Mira's team retrospectively compared the efficacy of hepatitis C treatment between 71 HIV/HCV co-infected individuals taking nevirapine and 94 taking lopinavir/ritonavir (Kaletra) at hospitals in Spain between 2002 and 2009. All participants rounded out their ART regimens with tenofovir (Viread) plus either 3TC (Epivir) or emtricitabine (Emtriva).

Baseline demographic factors were similar in both study arms. About three-quarters of participants were men, the median age was just over 40 years, and about 80% had a history of injecting drug use. Both groups had well-controlled HIV disease with a CD4 cell count of approximately 450 cells/mm³. About 60% in both groups had hard-to-treat HCV genotypes 1 or 4.

But significantly more participants in the lopinavir/ritonavir group had advanced liver fibrosis (stage F3 or greater; 52 vs 21%) and high baseline HCV viral load (> 600,000 IU/ml; 73 vs 44%).

Participants were treated for chronic hepatitis C for the first time using a standard regimen of pegylated interferon (Pegasys or PegIntron) plus weight-adjusted ribavirin.
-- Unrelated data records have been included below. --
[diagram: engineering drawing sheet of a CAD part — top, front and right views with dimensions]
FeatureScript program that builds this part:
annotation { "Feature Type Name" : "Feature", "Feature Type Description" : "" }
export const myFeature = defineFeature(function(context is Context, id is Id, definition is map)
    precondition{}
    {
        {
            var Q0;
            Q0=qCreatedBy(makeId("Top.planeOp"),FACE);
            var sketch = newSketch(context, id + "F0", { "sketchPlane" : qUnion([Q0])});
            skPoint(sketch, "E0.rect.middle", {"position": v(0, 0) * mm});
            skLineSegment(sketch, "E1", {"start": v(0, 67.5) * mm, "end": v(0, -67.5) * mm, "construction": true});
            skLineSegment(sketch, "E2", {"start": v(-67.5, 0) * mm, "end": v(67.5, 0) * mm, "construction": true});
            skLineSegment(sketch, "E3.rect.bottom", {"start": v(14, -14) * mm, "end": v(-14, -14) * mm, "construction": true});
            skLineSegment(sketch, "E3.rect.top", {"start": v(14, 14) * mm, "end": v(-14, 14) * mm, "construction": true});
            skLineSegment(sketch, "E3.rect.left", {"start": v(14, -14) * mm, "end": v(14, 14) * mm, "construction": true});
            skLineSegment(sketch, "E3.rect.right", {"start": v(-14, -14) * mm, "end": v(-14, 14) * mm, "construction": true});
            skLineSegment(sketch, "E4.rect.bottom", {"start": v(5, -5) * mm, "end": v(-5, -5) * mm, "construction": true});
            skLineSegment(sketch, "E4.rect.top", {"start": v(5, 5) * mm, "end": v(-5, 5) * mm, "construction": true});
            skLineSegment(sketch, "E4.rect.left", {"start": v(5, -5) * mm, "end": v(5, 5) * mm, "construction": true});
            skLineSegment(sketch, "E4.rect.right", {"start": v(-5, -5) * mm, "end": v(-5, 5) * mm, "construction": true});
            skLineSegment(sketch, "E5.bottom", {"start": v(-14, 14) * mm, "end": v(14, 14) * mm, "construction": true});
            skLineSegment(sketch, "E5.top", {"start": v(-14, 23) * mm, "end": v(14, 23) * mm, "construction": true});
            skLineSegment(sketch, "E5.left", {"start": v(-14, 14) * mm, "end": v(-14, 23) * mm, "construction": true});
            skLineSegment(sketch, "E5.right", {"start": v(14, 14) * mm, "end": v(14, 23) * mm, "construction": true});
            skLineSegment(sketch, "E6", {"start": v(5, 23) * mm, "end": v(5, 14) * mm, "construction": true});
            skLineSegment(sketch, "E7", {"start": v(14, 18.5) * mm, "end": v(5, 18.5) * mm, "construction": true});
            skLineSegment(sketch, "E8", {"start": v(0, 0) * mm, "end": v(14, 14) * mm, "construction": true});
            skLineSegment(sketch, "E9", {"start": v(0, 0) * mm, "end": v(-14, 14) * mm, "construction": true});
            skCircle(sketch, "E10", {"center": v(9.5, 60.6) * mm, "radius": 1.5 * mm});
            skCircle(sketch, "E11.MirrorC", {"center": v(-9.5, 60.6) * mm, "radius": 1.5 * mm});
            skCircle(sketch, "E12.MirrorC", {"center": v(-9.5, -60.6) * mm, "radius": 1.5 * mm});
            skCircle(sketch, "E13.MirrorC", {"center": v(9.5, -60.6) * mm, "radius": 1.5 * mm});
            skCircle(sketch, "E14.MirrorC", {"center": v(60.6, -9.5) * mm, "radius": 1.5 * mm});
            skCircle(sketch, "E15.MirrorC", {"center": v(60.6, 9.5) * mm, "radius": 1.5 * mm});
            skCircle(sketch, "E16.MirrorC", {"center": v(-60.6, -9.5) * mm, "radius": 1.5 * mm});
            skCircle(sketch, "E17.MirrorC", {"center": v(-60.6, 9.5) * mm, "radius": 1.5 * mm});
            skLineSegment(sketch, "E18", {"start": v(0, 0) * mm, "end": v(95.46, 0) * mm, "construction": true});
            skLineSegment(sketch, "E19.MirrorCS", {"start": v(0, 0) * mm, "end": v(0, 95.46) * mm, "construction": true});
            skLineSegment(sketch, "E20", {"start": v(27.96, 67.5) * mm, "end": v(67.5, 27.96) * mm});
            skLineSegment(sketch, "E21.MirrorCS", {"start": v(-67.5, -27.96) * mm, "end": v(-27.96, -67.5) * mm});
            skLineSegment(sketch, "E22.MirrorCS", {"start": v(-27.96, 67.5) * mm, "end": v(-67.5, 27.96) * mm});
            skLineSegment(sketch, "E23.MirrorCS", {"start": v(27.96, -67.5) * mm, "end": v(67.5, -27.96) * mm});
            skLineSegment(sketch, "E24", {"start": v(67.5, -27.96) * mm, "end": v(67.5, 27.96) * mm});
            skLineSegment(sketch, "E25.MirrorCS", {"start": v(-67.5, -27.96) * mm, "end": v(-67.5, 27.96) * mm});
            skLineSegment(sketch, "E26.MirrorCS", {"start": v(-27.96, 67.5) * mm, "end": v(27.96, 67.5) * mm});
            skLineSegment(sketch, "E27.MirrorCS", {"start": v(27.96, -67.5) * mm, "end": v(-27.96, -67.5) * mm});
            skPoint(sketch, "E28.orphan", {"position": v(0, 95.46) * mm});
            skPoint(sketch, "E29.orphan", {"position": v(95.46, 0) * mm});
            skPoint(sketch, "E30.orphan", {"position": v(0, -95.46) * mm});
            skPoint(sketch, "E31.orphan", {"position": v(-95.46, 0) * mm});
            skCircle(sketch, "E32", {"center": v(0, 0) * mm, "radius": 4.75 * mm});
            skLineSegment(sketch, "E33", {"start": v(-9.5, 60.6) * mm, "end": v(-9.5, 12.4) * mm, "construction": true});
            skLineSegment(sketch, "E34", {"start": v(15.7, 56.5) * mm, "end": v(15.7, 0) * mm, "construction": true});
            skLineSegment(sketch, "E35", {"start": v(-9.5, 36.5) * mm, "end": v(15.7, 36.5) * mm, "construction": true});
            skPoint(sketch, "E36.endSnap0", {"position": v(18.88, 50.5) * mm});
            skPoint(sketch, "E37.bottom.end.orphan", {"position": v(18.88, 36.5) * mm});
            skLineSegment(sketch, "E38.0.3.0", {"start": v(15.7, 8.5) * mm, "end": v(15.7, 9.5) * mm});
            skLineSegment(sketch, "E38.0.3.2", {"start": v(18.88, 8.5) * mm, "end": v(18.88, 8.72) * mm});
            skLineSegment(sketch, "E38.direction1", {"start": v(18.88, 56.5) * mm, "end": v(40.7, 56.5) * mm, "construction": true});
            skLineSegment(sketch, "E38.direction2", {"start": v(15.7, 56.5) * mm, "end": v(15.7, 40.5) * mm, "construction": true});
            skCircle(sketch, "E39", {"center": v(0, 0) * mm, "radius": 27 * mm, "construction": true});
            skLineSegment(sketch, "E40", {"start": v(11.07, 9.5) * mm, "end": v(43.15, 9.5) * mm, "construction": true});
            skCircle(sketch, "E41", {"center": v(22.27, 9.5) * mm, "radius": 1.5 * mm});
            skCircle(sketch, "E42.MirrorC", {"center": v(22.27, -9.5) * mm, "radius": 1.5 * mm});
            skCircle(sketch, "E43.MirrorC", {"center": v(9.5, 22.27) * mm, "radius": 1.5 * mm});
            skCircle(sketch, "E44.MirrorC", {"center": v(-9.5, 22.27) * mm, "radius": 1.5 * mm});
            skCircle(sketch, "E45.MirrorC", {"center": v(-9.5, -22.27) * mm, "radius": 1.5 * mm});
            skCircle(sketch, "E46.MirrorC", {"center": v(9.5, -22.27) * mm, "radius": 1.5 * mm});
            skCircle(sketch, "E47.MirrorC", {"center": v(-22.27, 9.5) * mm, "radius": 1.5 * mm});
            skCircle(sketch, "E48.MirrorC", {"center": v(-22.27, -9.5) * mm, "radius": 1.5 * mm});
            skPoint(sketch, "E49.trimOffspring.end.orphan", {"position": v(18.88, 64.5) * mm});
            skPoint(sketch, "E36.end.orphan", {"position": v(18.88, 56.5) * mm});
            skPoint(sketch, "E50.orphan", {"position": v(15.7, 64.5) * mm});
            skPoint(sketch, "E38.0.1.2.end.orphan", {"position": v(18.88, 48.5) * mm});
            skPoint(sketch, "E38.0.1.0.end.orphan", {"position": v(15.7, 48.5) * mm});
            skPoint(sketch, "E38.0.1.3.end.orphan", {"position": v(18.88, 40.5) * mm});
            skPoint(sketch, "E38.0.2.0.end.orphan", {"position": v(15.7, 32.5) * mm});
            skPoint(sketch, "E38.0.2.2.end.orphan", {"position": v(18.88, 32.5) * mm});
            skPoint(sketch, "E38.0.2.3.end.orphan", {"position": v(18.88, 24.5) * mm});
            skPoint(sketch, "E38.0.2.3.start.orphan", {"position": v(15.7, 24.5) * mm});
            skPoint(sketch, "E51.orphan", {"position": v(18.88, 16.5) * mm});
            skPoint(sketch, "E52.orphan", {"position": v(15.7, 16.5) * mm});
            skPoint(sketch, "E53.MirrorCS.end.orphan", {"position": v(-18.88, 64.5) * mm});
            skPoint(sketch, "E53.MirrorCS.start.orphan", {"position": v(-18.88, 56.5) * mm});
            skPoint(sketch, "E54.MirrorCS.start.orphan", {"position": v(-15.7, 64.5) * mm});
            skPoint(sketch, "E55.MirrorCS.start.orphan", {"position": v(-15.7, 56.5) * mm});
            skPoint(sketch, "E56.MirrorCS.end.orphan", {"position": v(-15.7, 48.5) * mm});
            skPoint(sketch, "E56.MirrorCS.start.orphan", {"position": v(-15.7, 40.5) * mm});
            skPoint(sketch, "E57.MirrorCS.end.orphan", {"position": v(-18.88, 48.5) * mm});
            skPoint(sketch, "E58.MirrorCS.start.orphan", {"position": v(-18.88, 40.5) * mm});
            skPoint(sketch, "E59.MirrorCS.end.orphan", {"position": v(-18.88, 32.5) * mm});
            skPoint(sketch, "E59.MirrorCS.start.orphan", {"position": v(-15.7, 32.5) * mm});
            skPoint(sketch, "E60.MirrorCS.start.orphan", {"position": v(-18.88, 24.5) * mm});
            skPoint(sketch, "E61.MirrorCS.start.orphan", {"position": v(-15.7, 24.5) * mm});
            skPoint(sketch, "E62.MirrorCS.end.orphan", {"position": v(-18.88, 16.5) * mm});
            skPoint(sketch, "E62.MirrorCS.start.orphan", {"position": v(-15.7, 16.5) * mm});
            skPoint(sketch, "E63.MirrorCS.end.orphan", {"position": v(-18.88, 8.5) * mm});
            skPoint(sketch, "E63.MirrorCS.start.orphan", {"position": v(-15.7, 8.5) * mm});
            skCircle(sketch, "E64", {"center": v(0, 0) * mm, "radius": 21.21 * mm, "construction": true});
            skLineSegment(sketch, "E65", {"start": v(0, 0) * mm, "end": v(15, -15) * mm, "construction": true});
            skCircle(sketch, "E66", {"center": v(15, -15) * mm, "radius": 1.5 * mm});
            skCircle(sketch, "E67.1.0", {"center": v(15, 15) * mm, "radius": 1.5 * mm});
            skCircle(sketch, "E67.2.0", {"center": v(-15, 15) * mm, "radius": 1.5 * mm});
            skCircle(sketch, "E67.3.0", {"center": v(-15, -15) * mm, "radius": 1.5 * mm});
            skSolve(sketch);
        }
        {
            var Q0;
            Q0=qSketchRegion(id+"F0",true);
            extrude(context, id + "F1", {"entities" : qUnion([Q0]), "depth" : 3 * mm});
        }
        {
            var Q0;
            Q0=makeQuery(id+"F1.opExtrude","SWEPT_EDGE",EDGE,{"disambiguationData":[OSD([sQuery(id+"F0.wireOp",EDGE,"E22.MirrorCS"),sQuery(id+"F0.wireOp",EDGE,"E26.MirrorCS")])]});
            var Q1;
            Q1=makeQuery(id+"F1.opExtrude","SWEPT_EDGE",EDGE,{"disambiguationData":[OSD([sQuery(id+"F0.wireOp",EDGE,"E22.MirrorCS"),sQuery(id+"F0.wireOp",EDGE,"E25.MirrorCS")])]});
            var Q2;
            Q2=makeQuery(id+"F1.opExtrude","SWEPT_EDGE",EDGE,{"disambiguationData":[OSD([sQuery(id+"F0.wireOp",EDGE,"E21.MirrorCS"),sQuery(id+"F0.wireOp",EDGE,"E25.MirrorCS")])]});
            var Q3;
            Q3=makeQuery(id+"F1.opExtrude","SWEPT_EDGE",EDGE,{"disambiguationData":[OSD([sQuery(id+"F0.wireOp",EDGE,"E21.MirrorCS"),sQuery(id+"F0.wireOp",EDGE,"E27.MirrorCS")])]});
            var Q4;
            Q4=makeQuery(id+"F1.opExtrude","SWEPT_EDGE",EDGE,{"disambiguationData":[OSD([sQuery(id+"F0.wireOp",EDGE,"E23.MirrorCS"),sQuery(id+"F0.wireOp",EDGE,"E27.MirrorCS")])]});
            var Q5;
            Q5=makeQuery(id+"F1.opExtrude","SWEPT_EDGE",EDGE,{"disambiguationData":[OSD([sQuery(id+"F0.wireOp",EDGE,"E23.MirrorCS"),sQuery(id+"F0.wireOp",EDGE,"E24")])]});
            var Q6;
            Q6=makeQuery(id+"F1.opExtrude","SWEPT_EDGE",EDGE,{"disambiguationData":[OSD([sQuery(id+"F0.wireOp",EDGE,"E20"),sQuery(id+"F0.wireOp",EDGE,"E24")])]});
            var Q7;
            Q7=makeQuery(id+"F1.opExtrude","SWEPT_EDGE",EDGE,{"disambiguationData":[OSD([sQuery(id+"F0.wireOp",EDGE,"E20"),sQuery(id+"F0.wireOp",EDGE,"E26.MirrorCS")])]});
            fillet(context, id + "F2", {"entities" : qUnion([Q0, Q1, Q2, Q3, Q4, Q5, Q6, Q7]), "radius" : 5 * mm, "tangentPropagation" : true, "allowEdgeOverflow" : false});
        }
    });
People with HCV genotypes 1 or 4 were treated for 48 weeks, whilst those with the more responsive genotypes 2 or 3 completed treatment after 24 weeks. About 90% of participants in both groups reported good adherence. They were permitted to use blood cell growth factors to manage the side-effects of neutropenia due to interferon and anaemia caused by ribavirin.

People taking nevirapine were significantly more likely than those taking lopinavir/ritonavir to achieve sustained virological response (SVR), or continued undetectable HCV viral load six months after finishing treatment. In an intent-to-treat analysis, overall SVR rates were 56 vs 37%, respectively (43 vs 25% for patients with genotypes 1 or 4; 78 vs 59% for those with genotypes 2 or 3).

Lack of SVR was mainly attributable to non-response, occurring in 8% of nevirapine recipients and with 23% of lopinavir/ritonavir recipients. Rates of relapse, viral breakthrough and discontinuation due to adverse events were similar in both arms.

When participants were classified according to viral load, however, divergent response associated with antiretroviral drug choice was only apparent amongst participants with high HCV viral load.

The researchers concluded that HIV/HCV co-infected people who use nevirapine for ART respond better to pegylated interferon plus ribavirin than those who use lopinavir/ritonavir. Mira proposed that the lower HCV viral load levels seen in nevirapine users might account for this difference in response rates.

Session moderator Jürgen Rockstroh called this interpretation into question, however. Whilst Mira credited nevirapine with lowering HCV viral load, another possible explanation is that participants taking lopinavir/ritonavir may be sicker on average, because traditional ART sequencing starts with a NNRTI-based regimen and moves on to protease-based therapy as HIV disease progresses.

People at later stages of HIV disease may have reduced immune response to hepatitis C and higher levels of inflammation or other factors that contribute to increased HCV viral load and accelerated liver fibrosis progression – both of which predict poorer response to interferon.

But Mira disagreed that the study was biased in this way, noting that differences in interferon response between nevirapine and lopinavir/ritonavir recipients was still apparent after adjusting for HCV viral load and extent of liver fibrosis.

Mira J et al. Concomitant nevirapine therapy is associated with higher efficacy of pegylated interferon plus ribavirin among HIV/hepatitis C virus-coinfected patients. Eighteenth International AIDS Conference, Vienna, abstract TUAB0101, 2010.

Jose A Mira's presentation and related abstract is available on the official conference website.